To reduce this to bare essentials, the point is that their method (on the right) gets the separation between the different types of samples (represented by different symbols) better than any alternatives.
They also suggest that they are able to extract differentially present reactions better than the baseline methods. Unfortunately, due to the lack of a validated result, it is really impossible to know whether they just got more false positives. I do not really know how to do it better, though. This is just one of those fundamental problems in the field: the lack of validated information to build upon.
However, it is good to be able to even talk of differentially expressed reactions instead of just genes or orthologous groups.

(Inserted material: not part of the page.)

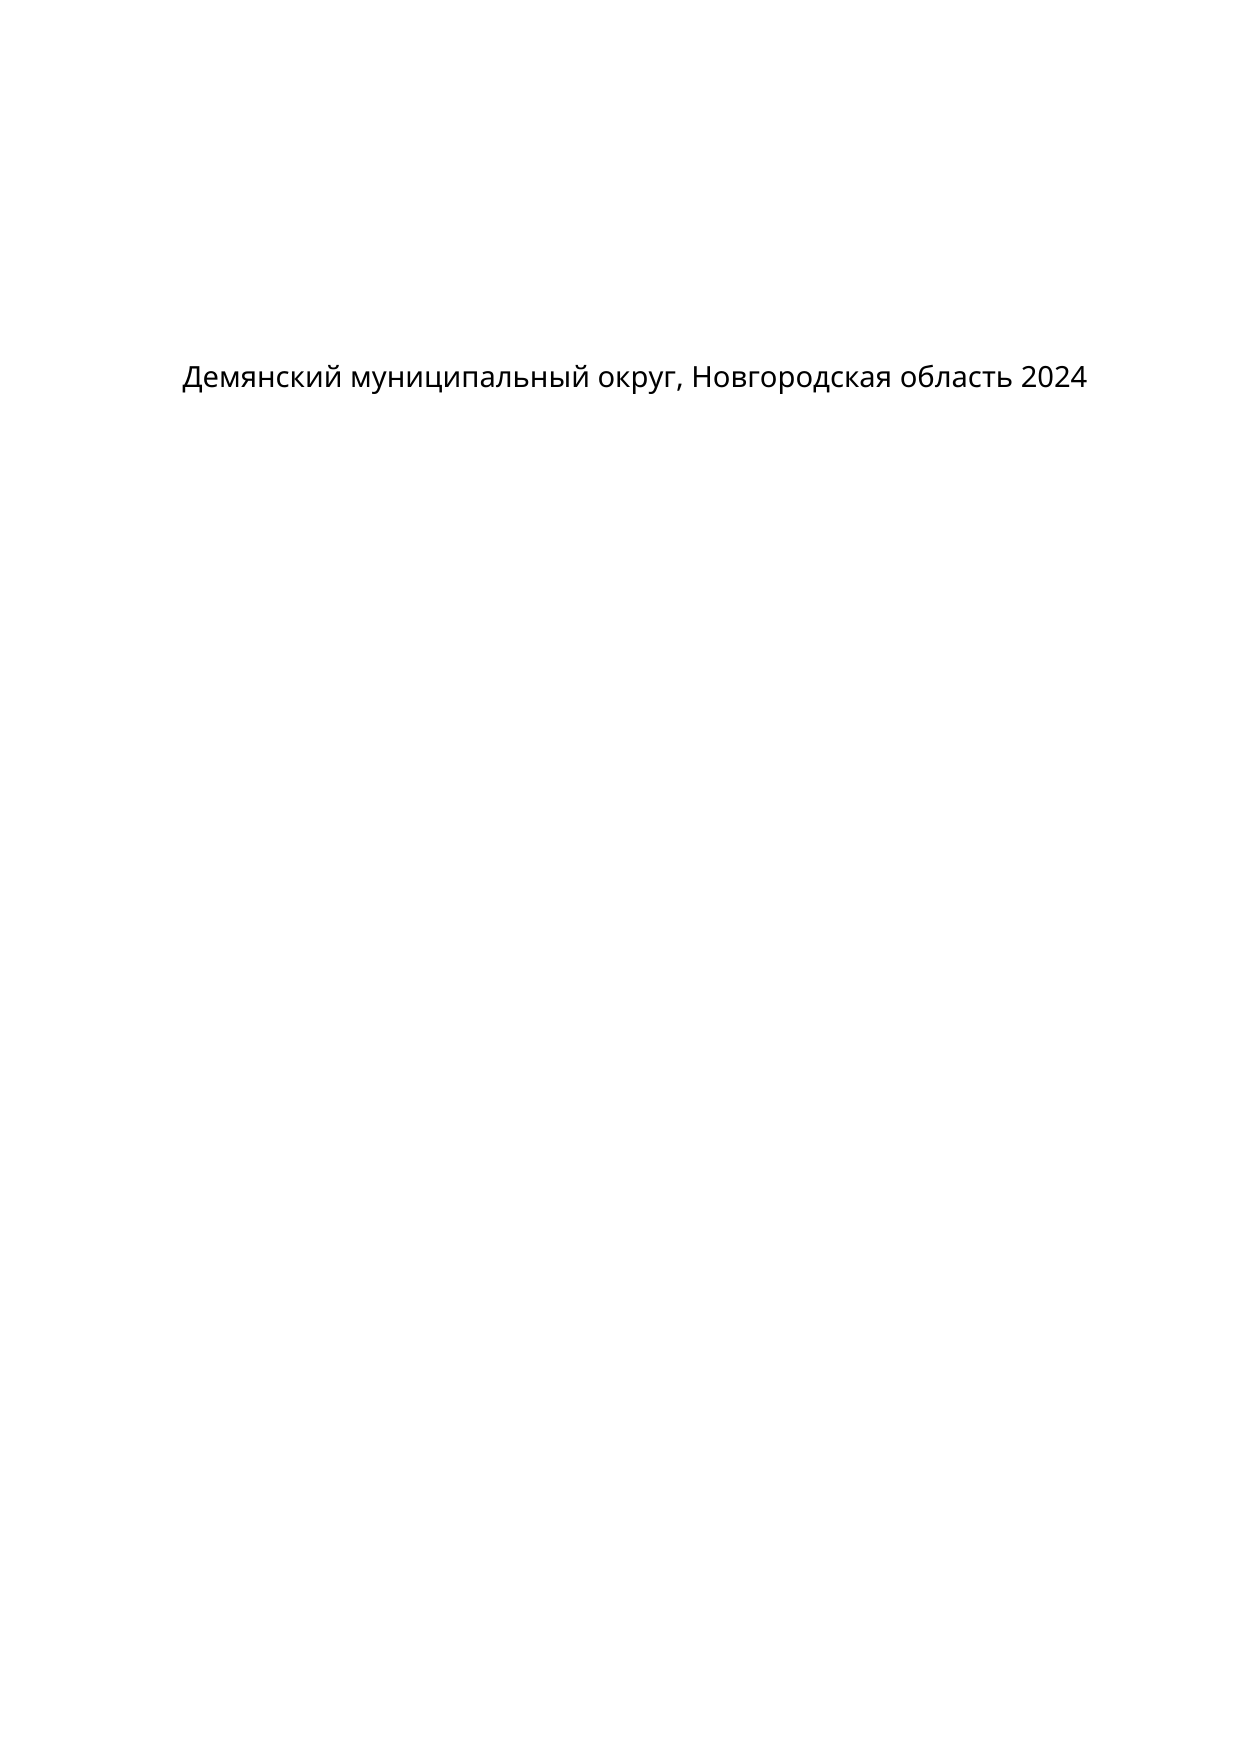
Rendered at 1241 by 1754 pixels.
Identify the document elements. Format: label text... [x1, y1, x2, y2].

text Демянский муниципальный округ, Новгородская область 2024 [118, 356, 1152, 396]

In global, the authors present an interesting formulation of a hard problem. I always like the idea of handling uncertainty probabilistically and it is good to see that it really does work.
This is the sort of paper that opens up a bunch of questions immediately on extensions:
- Can similar methods handle uncertainty in the basic gene assignments?
- Or KEGG annotations?
Currently, they assume that all enzymes are actually present and perform one of the functions listed, but neither of these statements is always true.
Another area where their method could be taken is whether to move up from computing marginal probabilities of single reactions and into computing small subnetworks. I hope that the authors are exploring some of these questions and present us with some follow up work in the near future.